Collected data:

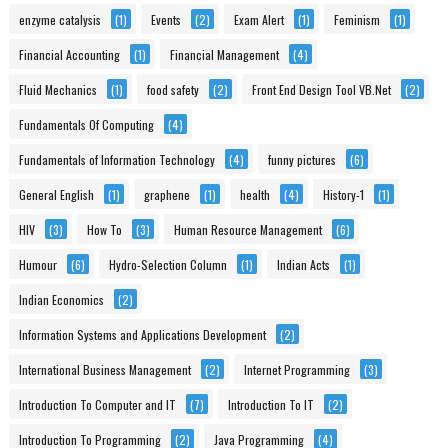
enzyme catalysis
(1)
Events
(2)
Exam Alert
(1)
Feminism
(1)
Financial Accounting
(1)
Financial Management
(4)
Fluid Mechanics
(1)
food safety
(2)
Front End Design Tool VB.Net
(2)
Fundamentals Of Computing
(4)
Fundamentals of Information Technology
(4)
funny pictures
(6)
General English
(1)
graphene
(1)
health
(4)
History-1
(1)
HIV
(3)
How To
(3)
Human Resource Management
(6)
Humour
(6)
Hydro-Selection Column
(1)
Indian Acts
(1)
Indian Economics
(2)
Information Systems and Applications Development
(2)
International Business Management
(2)
Internet Programming
(3)
Introduction To Computer and IT
(7)
Introduction To IT
(2)
Introduction To Programming
(2)
Java Programming
(4)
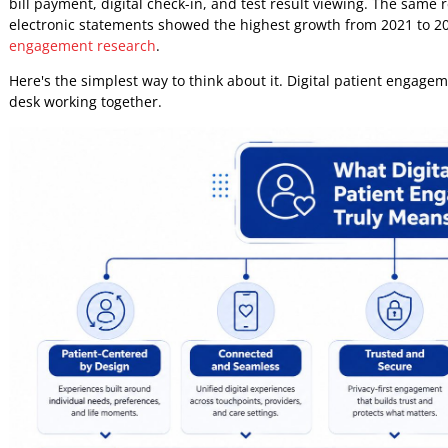
That last point gets ignored too often. Digital patient en
is worth doing when the model is practical, secure, inclus
avoidable operational failures. For payers, it means clear
patients, it means less effort to get through the system.
What Digital Patient Engage
Many teams still define digital patient engagement too narr
occasional telehealth visit. That misses the operational sc
Leading research presents a more useful model. Digital e
to care, financial activity, and healthcare information, wi
bill payment, digital check-in, and test result viewing. Th
electronic statements showed the highest growth from 202
engagement research
.
Here's the simplest way to think about it. Digital patient e
desk working together.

- **Task to complete**: Lines with "That": return each one from the data above.

- **Response to the task**:
That last point gets ignored too often. Digital patient en
occasional telehealth visit. That misses the operational sc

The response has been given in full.